The penalties follow inspections in January 2009 that uncovered numerous workplace violations including two willful violations resulting in $99,000 in penalties. The company is alleged to have failed to establish a testing program for noise exposure and to implement controls to reduce the level of exposure. The agency defines a willful violation as one committed with plain indifference to or intentional disregard for employee safety and health.

Three repeat violations with penalties of $20,000 are being proposed against the company for exposing employees to unsanitary conditions, hazards from unguarded conveyor belts and electrical hazards. OSHA issues repeat violations when it finds a substantially similar violation of any standard, regulation, rule or order at any other facilities in federal enforcement states.

Two serious health and 22 serious safety violations were identified with penalties totaling $70,000. The company failed to implement a monitoring program to excessive noise exposure and did not institute a training program on the hazards of noise exposure. Employees were exposed to hazards related to crushing, tripping, struck-by, amputations, falls and fire hazards. One other-than-serious safety violation with no penalty is also being proposed against the company for failing to implement a hazard communication program. A serious citation is issued when there is substantial probability that death or serious physical harm could result from a hazard about which the employer knew or should have known.

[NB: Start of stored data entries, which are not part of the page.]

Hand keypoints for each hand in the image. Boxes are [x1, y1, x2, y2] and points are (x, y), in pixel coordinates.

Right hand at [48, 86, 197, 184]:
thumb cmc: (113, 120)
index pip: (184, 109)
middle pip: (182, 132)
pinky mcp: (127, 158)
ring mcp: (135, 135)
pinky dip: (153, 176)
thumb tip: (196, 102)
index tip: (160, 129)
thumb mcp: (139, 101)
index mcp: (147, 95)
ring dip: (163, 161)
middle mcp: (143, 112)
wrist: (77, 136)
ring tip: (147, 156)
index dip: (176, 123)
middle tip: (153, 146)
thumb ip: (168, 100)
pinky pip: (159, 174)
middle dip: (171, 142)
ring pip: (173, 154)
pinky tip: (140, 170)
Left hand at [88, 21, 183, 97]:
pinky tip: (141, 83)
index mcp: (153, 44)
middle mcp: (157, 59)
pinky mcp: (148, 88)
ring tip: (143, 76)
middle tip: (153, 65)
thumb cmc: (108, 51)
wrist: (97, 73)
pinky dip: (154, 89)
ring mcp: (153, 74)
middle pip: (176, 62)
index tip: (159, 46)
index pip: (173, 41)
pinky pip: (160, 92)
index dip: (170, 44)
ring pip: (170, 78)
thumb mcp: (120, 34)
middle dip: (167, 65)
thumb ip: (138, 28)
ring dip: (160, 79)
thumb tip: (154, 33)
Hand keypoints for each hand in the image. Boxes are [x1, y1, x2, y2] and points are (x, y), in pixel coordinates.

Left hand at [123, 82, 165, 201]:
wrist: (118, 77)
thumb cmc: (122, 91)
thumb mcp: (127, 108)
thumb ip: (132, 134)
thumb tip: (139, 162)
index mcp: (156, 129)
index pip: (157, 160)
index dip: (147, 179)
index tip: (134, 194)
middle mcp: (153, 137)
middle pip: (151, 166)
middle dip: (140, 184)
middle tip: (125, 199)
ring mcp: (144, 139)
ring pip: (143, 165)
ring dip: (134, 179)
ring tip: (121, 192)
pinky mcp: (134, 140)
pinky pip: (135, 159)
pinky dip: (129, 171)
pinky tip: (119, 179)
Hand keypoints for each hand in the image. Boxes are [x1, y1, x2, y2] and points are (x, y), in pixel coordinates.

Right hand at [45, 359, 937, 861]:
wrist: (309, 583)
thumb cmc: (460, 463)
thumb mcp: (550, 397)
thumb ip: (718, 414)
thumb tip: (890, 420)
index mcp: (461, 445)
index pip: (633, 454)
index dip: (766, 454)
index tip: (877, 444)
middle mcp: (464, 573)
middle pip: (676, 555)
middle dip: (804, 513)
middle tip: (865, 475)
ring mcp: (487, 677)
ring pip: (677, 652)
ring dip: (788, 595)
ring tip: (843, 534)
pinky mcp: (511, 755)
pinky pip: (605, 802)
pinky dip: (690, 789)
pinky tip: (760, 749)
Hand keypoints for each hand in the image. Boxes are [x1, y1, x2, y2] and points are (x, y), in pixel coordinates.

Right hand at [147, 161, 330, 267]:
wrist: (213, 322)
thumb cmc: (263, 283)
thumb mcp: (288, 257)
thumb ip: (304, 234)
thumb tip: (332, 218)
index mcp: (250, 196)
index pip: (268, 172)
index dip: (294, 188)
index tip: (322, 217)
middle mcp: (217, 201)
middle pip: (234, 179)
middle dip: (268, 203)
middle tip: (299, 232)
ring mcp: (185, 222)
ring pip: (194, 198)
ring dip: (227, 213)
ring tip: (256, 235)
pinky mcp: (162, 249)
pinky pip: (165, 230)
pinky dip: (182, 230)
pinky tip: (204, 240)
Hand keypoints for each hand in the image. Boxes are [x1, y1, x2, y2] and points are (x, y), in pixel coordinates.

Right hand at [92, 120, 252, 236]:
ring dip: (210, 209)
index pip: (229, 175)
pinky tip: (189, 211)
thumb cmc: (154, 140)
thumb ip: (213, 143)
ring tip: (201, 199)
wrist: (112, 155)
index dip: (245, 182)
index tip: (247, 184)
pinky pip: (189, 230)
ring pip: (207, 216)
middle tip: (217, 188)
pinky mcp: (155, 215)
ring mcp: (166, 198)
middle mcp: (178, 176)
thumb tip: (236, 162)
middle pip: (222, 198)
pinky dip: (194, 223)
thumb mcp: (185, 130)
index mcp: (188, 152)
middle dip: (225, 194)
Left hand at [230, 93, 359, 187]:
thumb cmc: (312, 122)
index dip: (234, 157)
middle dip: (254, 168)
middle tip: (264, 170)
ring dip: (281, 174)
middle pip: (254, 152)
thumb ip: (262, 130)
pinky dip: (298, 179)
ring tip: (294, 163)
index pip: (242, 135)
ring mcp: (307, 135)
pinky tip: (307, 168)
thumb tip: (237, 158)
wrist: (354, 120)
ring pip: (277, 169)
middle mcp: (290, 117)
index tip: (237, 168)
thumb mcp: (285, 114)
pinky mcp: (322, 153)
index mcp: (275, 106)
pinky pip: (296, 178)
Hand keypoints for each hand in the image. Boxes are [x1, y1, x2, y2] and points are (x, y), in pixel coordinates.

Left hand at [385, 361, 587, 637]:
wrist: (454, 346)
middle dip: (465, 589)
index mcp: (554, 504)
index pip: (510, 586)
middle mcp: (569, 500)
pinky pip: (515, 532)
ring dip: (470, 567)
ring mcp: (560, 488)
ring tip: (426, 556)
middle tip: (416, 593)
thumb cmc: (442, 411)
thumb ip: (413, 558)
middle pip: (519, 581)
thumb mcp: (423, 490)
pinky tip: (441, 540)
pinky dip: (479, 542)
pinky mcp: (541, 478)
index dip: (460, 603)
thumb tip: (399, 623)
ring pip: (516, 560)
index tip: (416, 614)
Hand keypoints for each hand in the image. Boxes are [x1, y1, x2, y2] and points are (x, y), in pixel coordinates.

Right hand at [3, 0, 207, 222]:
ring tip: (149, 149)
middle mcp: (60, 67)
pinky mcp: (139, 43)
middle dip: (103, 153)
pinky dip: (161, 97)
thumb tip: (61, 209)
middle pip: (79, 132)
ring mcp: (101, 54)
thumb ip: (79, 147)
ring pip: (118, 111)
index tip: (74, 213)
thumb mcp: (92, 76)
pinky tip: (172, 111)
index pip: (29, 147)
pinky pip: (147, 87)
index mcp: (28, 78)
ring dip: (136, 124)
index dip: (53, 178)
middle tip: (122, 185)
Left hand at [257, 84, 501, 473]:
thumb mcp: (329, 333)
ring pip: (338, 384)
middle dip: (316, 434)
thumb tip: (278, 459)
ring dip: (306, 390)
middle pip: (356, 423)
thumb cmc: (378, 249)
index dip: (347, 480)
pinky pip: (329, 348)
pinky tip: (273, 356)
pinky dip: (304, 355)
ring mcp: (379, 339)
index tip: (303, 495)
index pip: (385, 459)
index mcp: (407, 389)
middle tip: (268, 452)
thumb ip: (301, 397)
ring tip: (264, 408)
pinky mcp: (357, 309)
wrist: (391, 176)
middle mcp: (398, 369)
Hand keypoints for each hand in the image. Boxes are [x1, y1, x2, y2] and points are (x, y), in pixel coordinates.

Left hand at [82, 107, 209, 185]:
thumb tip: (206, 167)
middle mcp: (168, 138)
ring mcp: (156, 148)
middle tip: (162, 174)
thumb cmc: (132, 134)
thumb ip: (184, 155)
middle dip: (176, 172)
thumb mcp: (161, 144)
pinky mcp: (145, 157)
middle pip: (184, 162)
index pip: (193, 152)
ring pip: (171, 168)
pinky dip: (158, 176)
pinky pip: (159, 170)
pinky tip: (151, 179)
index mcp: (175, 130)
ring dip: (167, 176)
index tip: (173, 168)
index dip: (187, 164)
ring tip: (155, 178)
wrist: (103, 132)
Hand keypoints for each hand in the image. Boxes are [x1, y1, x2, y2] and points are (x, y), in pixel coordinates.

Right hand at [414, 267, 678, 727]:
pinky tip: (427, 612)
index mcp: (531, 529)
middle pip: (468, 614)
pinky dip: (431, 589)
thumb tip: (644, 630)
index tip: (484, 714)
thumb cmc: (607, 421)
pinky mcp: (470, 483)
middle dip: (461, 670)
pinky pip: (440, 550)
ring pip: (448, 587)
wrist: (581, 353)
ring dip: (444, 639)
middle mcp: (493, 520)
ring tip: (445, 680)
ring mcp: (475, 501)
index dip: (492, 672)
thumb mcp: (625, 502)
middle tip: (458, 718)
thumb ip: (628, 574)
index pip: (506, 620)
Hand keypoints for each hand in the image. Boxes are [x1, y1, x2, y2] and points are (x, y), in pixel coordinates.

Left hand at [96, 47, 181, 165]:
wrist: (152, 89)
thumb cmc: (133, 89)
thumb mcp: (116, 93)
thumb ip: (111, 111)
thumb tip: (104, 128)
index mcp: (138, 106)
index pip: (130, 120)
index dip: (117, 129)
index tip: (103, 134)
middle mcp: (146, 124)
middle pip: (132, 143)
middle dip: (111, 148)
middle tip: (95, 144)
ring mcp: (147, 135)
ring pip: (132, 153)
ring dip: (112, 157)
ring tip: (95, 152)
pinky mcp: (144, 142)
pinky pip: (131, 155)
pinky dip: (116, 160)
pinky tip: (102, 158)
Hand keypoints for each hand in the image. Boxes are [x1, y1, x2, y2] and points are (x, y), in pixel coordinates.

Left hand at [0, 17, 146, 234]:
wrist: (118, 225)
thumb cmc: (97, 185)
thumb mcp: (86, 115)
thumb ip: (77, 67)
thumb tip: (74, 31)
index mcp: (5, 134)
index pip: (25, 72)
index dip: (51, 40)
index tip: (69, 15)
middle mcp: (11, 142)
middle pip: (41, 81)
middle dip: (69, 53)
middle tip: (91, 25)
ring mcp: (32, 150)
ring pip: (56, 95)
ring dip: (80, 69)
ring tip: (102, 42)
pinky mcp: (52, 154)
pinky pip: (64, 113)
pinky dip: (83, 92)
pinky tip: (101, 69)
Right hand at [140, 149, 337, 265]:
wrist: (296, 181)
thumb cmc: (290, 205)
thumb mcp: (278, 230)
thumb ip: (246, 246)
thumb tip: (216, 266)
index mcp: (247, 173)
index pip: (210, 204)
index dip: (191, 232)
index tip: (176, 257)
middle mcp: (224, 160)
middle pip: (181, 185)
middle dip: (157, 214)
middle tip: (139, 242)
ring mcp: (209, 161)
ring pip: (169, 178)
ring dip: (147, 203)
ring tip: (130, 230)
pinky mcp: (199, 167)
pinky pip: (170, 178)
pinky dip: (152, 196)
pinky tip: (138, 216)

"This company has been told in the past that it has worker safety and health issues and has even received assistance from the state's on-site consultation program, so its continued inaction demonstrates gross indifference to employees' well-being," said Kurt Petermeyer, OSHA's area director in Mobile, Ala.

Under the Occupational Safety and Health Act of 1970, OSHA's role is to promote safe and healthful working conditions for America's working men and women by setting and enforcing standards, and providing training, outreach and education.